▸ Code change snippets

========================================================================

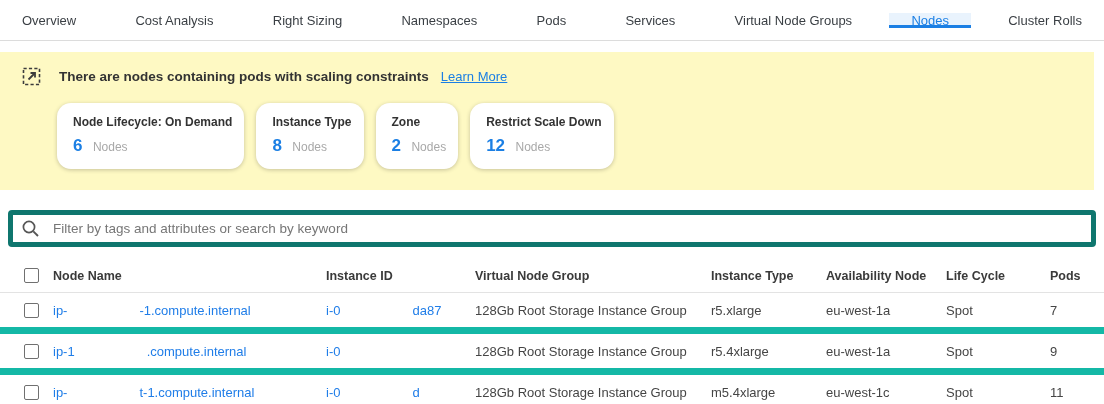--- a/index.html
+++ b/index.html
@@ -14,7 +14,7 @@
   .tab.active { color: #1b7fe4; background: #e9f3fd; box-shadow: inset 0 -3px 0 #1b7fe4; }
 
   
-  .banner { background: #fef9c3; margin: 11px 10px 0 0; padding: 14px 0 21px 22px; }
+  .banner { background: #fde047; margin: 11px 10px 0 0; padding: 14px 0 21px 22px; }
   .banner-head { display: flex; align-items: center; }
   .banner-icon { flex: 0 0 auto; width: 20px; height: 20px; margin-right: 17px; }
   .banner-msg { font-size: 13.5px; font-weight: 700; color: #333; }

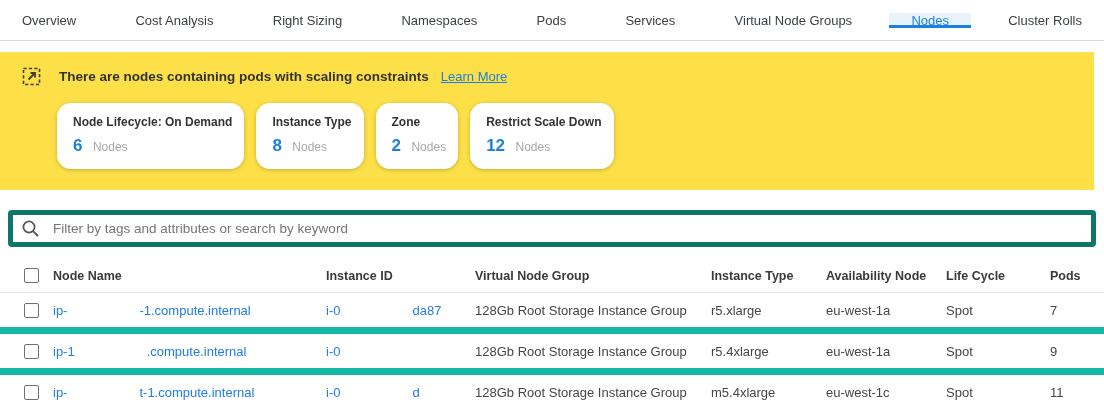--- a/index.html
+++ b/index.html
@@ -19,7 +19,7 @@
   .banner-icon { flex: 0 0 auto; width: 20px; height: 20px; margin-right: 17px; }
   .banner-msg { font-size: 13.5px; font-weight: 700; color: #333; }
   .banner-link { font-size: 13px; color: #1b7fe4; text-decoration: underline;
-    margin-left: 12px; cursor: pointer; }
+    margin-left: 7px; cursor: pointer; }
   .cards { display: flex; gap: 12px; margin: 17px 0 0 35px; }
   .card { background: #ffffff; border-radius: 14px; box-shadow: 0 1px 4px rgba(0,0,0,0.22);
     padding: 12px 12px 13px 16px; white-space: nowrap; cursor: pointer; }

========================================================================

▸ Aim of the exercise
Give back each entry verbatim but drop its pictures.

▸ Answer to this exercise
--- a/index.html
+++ b/index.html
@@ -14,7 +14,7 @@
   .tab.active { color: #1b7fe4; background: #e9f3fd; box-shadow: inset 0 -3px 0 #1b7fe4; }
 
   
-  .banner { background: #fef9c3; margin: 11px 10px 0 0; padding: 14px 0 21px 22px; }
+  .banner { background: #fde047; margin: 11px 10px 0 0; padding: 14px 0 21px 22px; }
   .banner-head { display: flex; align-items: center; }
   .banner-icon { flex: 0 0 auto; width: 20px; height: 20px; margin-right: 17px; }
   .banner-msg { font-size: 13.5px; font-weight: 700; color: #333; }

--- a/index.html
+++ b/index.html
@@ -19,7 +19,7 @@
   .banner-icon { flex: 0 0 auto; width: 20px; height: 20px; margin-right: 17px; }
   .banner-msg { font-size: 13.5px; font-weight: 700; color: #333; }
   .banner-link { font-size: 13px; color: #1b7fe4; text-decoration: underline;
-    margin-left: 12px; cursor: pointer; }
+    margin-left: 7px; cursor: pointer; }
   .cards { display: flex; gap: 12px; margin: 17px 0 0 35px; }
   .card { background: #ffffff; border-radius: 14px; box-shadow: 0 1px 4px rgba(0,0,0,0.22);
     padding: 12px 12px 13px 16px; white-space: nowrap; cursor: pointer; }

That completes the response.